Так по крайней мере я думал до тех пор, пока на другой день, перед самым своим отъездом из города, Джефф и Майкл столь же непререкаемо, как, если верить моему воображению, они разговаривали с Киблом, дали мне понять, что мне следует раз и навсегда выкинуть из головы Леса Фарли, обстоятельства катастрофы и возможность нового полицейского расследования. Они недвусмысленно объяснили, что будут крайне недовольны, если из-за моего назойливого вмешательства роман их отца с Фауни Фарли станет предметом обсуждения в зале суда.

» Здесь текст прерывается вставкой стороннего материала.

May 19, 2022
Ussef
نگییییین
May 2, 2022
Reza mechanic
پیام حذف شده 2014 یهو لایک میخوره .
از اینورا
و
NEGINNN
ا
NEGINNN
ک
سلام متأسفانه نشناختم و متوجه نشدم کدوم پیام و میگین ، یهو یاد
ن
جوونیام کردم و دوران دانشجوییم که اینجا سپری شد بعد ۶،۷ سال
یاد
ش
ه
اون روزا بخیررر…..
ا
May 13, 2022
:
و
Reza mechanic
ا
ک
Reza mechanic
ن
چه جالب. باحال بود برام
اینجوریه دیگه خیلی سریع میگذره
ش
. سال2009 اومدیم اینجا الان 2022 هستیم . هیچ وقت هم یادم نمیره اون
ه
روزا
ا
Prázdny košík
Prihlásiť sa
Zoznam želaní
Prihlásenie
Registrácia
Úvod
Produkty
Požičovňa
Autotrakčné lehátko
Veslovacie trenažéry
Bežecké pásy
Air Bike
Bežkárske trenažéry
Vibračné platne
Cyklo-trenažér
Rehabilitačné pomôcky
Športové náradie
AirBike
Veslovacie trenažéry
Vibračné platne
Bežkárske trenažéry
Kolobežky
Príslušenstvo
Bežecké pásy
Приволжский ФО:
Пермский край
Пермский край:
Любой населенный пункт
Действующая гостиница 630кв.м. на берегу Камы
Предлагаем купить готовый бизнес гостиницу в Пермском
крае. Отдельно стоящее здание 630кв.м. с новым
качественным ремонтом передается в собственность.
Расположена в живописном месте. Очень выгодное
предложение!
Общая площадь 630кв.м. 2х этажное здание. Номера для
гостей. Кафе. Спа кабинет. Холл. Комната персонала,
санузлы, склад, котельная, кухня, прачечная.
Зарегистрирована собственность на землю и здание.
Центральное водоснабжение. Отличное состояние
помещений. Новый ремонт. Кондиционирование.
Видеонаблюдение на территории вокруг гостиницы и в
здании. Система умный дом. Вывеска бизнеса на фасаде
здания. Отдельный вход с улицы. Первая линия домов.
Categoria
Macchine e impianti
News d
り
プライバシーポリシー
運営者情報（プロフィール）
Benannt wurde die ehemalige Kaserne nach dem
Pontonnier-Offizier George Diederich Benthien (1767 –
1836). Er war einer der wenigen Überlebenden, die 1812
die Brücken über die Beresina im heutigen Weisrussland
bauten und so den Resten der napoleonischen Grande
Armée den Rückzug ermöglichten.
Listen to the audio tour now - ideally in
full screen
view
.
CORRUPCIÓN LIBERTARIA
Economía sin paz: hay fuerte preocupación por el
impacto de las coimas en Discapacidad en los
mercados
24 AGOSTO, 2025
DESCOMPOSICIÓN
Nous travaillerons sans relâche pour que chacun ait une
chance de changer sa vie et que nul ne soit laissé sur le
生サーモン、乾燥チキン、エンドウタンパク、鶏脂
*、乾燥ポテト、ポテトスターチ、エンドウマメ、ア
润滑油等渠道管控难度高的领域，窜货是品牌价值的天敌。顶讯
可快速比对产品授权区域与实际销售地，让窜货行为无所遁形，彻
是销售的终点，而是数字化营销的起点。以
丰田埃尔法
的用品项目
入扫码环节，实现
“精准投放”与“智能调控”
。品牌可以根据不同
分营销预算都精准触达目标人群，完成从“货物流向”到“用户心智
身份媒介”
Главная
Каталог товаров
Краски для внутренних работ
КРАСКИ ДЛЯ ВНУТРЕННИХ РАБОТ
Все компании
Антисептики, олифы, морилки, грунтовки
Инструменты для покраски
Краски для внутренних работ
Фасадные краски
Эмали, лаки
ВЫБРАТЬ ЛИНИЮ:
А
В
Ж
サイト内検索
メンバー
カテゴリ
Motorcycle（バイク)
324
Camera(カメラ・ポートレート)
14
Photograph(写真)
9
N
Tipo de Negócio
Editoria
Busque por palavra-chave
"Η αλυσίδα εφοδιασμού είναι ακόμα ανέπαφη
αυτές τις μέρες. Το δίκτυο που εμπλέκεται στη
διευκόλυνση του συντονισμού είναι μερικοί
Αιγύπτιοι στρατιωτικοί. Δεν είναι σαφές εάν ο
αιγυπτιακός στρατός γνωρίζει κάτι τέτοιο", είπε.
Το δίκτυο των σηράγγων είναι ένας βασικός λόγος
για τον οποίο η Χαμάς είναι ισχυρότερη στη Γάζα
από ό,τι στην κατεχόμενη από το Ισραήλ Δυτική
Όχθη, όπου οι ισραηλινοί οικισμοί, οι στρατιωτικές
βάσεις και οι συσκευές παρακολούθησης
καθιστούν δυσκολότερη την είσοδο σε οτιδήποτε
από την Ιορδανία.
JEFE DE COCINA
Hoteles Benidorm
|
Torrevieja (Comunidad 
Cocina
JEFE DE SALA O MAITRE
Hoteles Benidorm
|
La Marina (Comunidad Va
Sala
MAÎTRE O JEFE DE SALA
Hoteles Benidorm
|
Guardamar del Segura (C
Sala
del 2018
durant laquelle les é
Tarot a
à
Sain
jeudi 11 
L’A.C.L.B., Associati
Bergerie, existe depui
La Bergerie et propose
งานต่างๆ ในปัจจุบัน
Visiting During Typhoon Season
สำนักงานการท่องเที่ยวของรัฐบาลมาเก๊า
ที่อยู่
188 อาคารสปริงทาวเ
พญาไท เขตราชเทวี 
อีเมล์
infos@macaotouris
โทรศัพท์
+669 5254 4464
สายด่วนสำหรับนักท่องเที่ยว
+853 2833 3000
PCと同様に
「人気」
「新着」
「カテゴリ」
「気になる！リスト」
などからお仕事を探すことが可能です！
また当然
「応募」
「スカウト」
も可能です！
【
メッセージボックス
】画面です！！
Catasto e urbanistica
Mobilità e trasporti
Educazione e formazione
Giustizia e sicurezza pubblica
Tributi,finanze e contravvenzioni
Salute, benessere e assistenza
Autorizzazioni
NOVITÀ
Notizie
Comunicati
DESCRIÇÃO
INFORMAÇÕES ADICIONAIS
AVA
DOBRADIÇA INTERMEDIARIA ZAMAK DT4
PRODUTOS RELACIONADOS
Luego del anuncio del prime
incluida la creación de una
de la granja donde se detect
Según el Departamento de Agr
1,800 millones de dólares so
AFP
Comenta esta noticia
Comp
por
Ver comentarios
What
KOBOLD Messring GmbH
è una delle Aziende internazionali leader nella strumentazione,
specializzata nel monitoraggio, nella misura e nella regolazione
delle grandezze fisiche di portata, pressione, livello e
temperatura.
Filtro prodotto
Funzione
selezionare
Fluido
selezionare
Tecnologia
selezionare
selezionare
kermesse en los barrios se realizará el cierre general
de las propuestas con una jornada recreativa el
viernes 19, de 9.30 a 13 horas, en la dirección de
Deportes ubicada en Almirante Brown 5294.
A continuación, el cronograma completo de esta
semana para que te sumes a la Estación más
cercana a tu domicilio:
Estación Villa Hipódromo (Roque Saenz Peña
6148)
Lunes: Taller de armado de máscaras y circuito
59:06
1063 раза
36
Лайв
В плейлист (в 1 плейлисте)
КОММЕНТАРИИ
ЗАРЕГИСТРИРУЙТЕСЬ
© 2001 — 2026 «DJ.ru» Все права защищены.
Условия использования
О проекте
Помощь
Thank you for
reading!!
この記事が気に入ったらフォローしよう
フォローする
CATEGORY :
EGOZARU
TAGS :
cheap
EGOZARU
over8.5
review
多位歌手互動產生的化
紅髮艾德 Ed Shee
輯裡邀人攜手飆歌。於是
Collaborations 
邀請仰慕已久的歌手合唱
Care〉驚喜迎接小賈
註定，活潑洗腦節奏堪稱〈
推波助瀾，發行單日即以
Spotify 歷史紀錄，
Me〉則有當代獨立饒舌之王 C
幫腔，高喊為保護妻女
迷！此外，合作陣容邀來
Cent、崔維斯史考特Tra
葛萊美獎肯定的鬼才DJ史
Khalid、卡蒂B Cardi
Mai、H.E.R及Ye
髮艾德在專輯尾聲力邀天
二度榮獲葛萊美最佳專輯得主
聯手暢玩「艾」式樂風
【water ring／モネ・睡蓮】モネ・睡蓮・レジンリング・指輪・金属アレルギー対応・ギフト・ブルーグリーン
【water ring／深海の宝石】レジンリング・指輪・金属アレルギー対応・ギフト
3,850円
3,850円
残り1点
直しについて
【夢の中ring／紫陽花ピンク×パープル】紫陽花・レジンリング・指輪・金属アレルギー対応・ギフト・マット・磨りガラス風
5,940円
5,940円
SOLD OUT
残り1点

Имени этой женщины они не хотели больше слышать вообще, и уж точно им не нужен был скандальный процесс, о котором как о сенсации шумели бы здешние газеты, который неизгладимо отложился бы в местной памяти и после которого о Коулмен-Силк-холле нечего было бы и думать.
— Она, мягко говоря, не лучшим образом подходит для того, чтобы связать с ней наследие отца, — сказал мне Джеффри.
— Наша мать, больше никто, — сказал Майкл. — А эта дешевка тут ни при чем.
— Ни при чем, — подтвердил Джеффри.
Трудно было поверить, глядя на это рвение и эту решимость, что в Калифорнии они всего-навсего профессора, преподающие научные дисциплины. Ей-богу, им впору было руководить кинокомпанией "20 век — Фокс".
Херб Кибл был худощавый, очень темнокожий человек, уже довольно пожилой, с несколько скованной походкой, но отнюдь не согбенный и не хромой, и серьезным видом, суровой осанистостью и сумрачной судейской густотой голоса он напоминал негритянского проповедника. Стоило ему сказать: "Меня зовут Херберт Кибл", как его воздействие распространилось по всему помещению; стоило ему взойти на кафедру, молча посмотреть на гроб Коулмена, повернуться к собравшимся и назвать себя, как в игру вступила та область чувств, что связана с декламацией библейских псалмов. В нем была нешуточность бритвенного лез[141]вия, карающего за любую небрежность. В целом он как внешним видом, так и поведением производил сильное впечатление, и понятно было, почему Коулмен выбрал именно его, чтобы разрушить в Афине межрасовый барьер. Видимо, за те же примерно качества, за какие Бранч Рик-ки сделал Джекки Робинсона первым чернокожим игроком высшей бейсбольной лиги. Представить себе, как Джефф и Майкл смогли подчинить Херба Кибла своему сценарию, было в первый момент нелегко, но потом на помощь пришло соображение о притягательности драматического моноспектакля для личности, столь отчетливо отмеченной тщеславием тех, кому вверено право раздавать святые дары. В нем очень ясно читалась авторитетность второго лица после монарха.